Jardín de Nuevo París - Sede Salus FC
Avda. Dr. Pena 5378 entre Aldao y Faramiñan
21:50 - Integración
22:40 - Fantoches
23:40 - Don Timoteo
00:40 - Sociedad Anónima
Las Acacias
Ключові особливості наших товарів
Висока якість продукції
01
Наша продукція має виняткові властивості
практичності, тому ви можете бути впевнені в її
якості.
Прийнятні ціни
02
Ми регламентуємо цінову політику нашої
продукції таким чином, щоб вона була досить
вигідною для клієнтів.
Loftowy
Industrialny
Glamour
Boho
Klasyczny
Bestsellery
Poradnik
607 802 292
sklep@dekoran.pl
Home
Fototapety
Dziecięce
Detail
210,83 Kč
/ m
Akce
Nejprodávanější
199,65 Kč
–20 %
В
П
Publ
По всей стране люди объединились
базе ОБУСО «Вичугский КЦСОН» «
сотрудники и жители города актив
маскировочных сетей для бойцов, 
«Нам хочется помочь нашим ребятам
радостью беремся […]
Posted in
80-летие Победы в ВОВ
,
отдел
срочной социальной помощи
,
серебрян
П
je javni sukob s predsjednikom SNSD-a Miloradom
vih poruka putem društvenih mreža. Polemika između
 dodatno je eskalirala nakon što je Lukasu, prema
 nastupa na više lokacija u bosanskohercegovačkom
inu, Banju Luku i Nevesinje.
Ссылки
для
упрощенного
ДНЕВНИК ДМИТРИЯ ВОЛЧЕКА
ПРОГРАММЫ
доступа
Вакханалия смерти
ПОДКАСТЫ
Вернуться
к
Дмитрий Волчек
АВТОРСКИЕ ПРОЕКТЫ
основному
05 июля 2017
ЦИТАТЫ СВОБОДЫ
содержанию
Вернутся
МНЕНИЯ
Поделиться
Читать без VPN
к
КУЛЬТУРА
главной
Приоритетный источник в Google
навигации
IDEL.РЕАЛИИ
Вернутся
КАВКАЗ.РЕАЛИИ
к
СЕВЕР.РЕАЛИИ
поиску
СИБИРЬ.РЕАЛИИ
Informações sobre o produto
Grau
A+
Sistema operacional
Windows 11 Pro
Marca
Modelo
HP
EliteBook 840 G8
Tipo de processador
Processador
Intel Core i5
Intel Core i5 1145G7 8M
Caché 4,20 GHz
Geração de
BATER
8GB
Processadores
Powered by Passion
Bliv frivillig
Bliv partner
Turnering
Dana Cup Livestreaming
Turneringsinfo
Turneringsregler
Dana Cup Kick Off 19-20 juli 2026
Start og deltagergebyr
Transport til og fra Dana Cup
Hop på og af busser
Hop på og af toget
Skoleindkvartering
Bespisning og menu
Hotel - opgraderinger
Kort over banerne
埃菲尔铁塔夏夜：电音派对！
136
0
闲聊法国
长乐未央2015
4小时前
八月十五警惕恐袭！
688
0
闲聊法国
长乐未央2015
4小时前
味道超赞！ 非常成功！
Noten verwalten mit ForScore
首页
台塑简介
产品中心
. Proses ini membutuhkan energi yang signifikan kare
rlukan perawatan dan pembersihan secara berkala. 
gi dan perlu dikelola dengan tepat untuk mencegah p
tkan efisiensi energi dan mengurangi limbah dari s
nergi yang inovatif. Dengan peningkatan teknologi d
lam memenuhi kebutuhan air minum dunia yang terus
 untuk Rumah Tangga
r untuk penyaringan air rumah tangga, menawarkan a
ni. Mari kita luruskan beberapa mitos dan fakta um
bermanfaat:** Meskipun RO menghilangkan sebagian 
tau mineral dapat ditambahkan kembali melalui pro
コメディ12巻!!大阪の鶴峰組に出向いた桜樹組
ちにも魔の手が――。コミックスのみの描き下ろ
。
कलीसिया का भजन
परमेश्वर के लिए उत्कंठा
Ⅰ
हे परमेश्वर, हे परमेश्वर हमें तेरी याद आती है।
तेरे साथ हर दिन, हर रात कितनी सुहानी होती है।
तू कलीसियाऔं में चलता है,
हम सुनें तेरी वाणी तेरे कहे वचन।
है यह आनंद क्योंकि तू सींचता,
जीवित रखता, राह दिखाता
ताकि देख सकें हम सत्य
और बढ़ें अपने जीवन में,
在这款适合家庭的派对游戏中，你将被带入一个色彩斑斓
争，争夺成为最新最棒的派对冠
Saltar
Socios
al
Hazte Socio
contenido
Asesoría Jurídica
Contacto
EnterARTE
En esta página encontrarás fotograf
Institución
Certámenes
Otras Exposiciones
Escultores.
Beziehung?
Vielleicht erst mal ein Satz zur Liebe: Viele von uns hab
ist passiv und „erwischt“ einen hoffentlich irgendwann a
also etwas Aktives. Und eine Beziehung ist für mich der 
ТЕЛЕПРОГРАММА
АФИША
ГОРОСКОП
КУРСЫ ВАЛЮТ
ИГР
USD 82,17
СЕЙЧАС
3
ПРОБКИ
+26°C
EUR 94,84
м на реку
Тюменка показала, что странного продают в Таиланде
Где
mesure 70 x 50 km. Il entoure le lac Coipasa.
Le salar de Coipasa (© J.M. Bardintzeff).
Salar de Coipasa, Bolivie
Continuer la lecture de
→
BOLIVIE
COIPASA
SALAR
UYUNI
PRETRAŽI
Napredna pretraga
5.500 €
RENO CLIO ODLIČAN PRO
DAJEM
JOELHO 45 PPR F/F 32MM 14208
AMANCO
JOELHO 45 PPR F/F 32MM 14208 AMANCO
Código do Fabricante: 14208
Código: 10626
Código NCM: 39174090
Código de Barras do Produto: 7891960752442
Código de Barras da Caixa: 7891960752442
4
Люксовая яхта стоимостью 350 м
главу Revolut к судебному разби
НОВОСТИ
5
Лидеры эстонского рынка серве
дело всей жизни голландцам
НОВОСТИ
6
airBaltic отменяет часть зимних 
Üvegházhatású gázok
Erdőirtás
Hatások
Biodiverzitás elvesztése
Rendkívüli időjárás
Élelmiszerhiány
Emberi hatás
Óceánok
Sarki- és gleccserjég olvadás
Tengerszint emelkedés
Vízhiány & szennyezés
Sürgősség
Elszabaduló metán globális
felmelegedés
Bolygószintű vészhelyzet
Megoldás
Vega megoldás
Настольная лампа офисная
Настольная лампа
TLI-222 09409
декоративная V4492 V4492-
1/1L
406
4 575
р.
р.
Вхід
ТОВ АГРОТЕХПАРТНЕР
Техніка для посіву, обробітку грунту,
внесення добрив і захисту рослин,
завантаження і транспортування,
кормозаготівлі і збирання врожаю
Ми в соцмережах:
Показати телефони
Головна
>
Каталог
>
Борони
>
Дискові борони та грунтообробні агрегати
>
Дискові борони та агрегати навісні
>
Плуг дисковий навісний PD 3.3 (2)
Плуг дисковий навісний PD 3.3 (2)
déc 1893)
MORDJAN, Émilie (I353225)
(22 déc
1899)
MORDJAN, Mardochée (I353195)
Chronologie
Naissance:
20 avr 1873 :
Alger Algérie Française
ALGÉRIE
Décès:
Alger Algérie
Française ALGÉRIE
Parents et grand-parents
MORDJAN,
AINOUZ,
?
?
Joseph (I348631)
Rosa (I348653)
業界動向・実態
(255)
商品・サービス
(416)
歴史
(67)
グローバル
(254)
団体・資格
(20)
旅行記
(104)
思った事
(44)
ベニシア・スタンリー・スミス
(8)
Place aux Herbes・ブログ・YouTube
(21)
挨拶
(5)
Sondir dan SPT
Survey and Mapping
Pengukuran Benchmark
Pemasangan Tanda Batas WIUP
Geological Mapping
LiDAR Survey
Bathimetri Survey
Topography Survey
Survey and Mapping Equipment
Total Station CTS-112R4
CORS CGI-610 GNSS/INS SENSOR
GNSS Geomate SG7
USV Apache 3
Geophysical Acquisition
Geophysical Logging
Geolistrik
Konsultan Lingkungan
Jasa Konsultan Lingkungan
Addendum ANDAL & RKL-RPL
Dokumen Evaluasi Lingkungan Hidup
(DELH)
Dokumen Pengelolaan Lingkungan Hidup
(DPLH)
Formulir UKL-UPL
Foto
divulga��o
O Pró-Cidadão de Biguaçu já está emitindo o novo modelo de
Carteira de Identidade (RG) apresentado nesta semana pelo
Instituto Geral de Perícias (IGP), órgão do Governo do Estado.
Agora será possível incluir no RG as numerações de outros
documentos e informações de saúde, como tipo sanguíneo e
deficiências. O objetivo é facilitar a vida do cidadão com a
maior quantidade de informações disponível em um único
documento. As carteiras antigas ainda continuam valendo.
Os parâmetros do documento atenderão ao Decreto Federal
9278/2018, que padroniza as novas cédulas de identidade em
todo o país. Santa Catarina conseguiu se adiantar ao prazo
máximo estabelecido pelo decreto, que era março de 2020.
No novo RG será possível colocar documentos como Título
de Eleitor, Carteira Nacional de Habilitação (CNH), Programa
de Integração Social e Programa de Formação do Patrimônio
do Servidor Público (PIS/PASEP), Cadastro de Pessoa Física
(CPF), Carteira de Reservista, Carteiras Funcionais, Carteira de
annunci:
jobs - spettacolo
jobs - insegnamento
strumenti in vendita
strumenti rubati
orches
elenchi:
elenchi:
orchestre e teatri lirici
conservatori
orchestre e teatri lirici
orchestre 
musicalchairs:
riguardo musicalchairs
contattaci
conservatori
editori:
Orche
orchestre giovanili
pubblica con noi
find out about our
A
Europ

## Problem description
Convert the records, from their first line through the line containing "Sistema operacional" inclusive, into a numbered list with blank lines omitted.

## Finished task
1. Jardín de Nuevo París - Sede Salus FC
2. Avda. Dr. Pena 5378 entre Aldao y Faramiñan
3. 21:50 - Integración
4. 22:40 - Fantoches
5. 23:40 - Don Timoteo
6. 00:40 - Sociedad Anónima
7. Las Acacias
8. Ключові особливості наших товарів
9. Висока якість продукції
10. 01
11. Наша продукція має виняткові властивості
12. практичності, тому ви можете бути впевнені в її
13. якості.
14. Прийнятні ціни
15. 02
16. Ми регламентуємо цінову політику нашої
17. продукції таким чином, щоб вона була досить
18. вигідною для клієнтів.
19. Loftowy
20. Industrialny
21. Glamour
22. Boho
23. Klasyczny
24. Bestsellery
25. Poradnik
26. 607 802 292
27. sklep@dekoran.pl
28. Home
29. Fototapety
30. Dziecięce
31. Detail
32. 210,83 Kč
33. / m
34. Akce
35. Nejprodávanější
36. 199,65 Kč
37. –20 %
38. В
39. П
40. Publ
41. По всей стране люди объединились
42. базе ОБУСО «Вичугский КЦСОН» «
43. сотрудники и жители города актив
44. маскировочных сетей для бойцов, 
45. «Нам хочется помочь нашим ребятам
46. радостью беремся […]
47. Posted in
48. 80-летие Победы в ВОВ
49. ,
50. отдел
51. срочной социальной помощи
52. ,
53. серебрян
54. П
55. je javni sukob s predsjednikom SNSD-a Miloradom
56. vih poruka putem društvenih mreža. Polemika između
57.  dodatno je eskalirala nakon što je Lukasu, prema
58.  nastupa na više lokacija u bosanskohercegovačkom
59. inu, Banju Luku i Nevesinje.
60. Ссылки
61. для
62. упрощенного
63. ДНЕВНИК ДМИТРИЯ ВОЛЧЕКА
64. ПРОГРАММЫ
65. доступа
66. Вакханалия смерти
67. ПОДКАСТЫ
68. Вернуться
69. к
70. Дмитрий Волчек
71. АВТОРСКИЕ ПРОЕКТЫ
72. основному
73. 05 июля 2017
74. ЦИТАТЫ СВОБОДЫ
75. содержанию
76. Вернутся
77. МНЕНИЯ
78. Поделиться
79. Читать без VPN
80. к
81. КУЛЬТУРА
82. главной
83. Приоритетный источник в Google
84. навигации
85. IDEL.РЕАЛИИ
86. Вернутся
87. КАВКАЗ.РЕАЛИИ
88. к
89. СЕВЕР.РЕАЛИИ
90. поиску
91. СИБИРЬ.РЕАЛИИ
92. Informações sobre o produto
93. Grau
94. A+
95. Sistema operacional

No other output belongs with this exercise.